Avvicinandoci alla cancellata, sempre sul lato sinistro, troviamo due santi: Rocco in vesti di pellegrino e Cosma (o Damiano) riccamente paludato da medico con la boccetta e il bicchiere della medicina nelle mani, protettori entrambi degli appestati.
Non possiamo ignorare, lasciando il presbiterio, i bei volti espressivi degli Apostoli, raffigurati in accesa cromia nei medaglioni del sottarco con il nastro delle proposizioni del Credo, e la copertura a crociera, dove al centro di una simbolica stella a otto raggi, rievocante la volta celeste con i suoi astri, appare nel disco solare il Volto di Gesù, centro dell’universo.
La navata, divisa in tre campate, aveva un tempo volte decorate da grottesche, delle quali non resta che un piccolo frammento indicante l’anno di realizzazione della pittura – 1543 -, essendo stata interamente rifatta la copertura nel corso del restauro ottocentesco.

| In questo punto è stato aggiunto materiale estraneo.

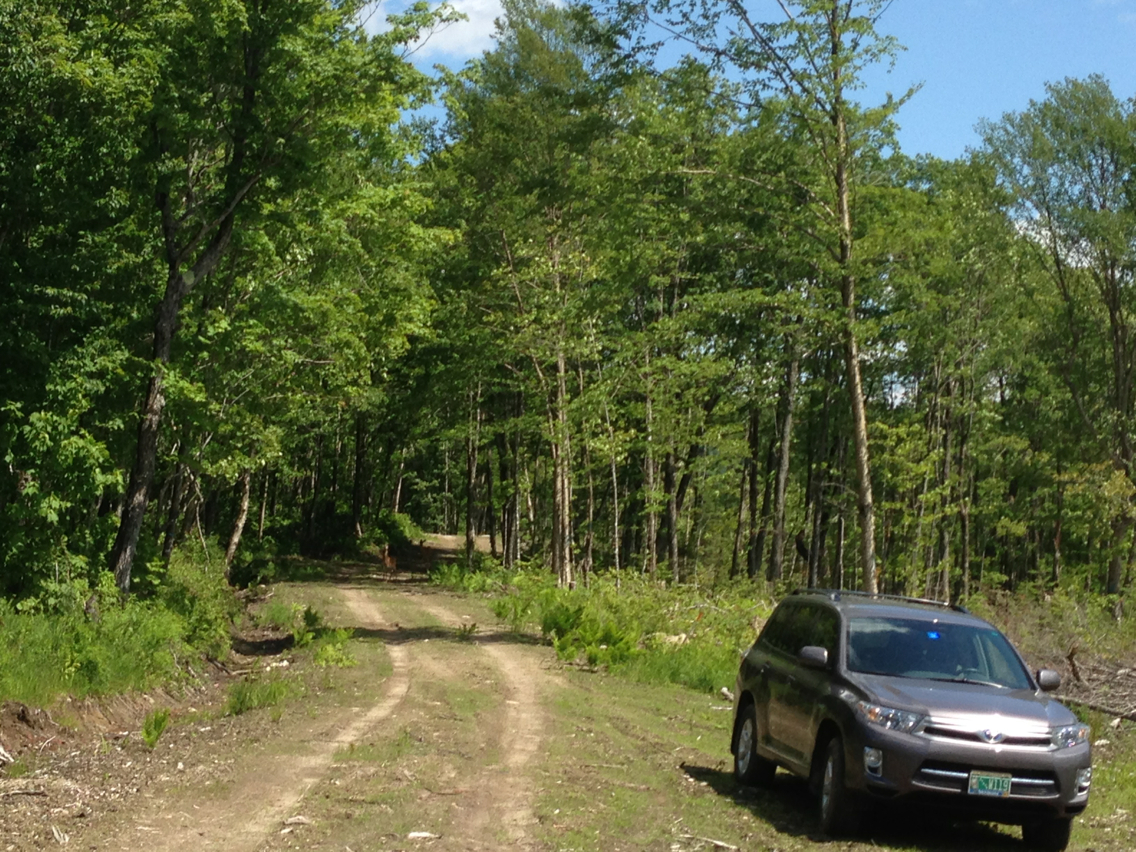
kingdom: Animalia
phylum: Chordata
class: Mammalia
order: Artiodactyla
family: Cervidae
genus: Odocoileus
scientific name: Odocoileus virginianus
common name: White-tailed deer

Sono sicuramente precedenti a questa data i due riquadri di intonazione votiva a fianco della porta laterale, in parte cancellati dall’umidità, in cui ravvisiamo, nel primo, la Madonna con il Bambino e San Lorenzo e, nel secondo, un Santo Vescovo (forse Gottardo) e nuovamente una Madonna con il Bambino in grembo.